Dataset rows:

▬▬▬▬▬▬▬▬▬▬

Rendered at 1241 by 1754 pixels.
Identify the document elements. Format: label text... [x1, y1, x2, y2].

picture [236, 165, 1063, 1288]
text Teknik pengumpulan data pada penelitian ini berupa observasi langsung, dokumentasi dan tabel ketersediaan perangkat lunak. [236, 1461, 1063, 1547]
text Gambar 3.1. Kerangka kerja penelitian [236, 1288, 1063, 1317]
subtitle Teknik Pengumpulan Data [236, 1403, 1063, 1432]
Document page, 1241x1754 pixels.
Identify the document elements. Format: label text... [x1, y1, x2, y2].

▬▬▬▬▬▬▬▬▬▬

Your task:
Rewrite the lines of all the records above, changing "document elements" to "page elements" and leaving everything else as it stands.

Result of the task:
Rendered at 1241 by 1754 pixels.
Identify the page elements. Format: label text... [x1, y1, x2, y2].

picture [236, 165, 1063, 1288]
text Teknik pengumpulan data pada penelitian ini berupa observasi langsung, dokumentasi dan tabel ketersediaan perangkat lunak. [236, 1461, 1063, 1547]
text Gambar 3.1. Kerangka kerja penelitian [236, 1288, 1063, 1317]
subtitle Teknik Pengumpulan Data [236, 1403, 1063, 1432]
Document page, 1241x1754 pixels.
Identify the page elements. Format: label text... [x1, y1, x2, y2].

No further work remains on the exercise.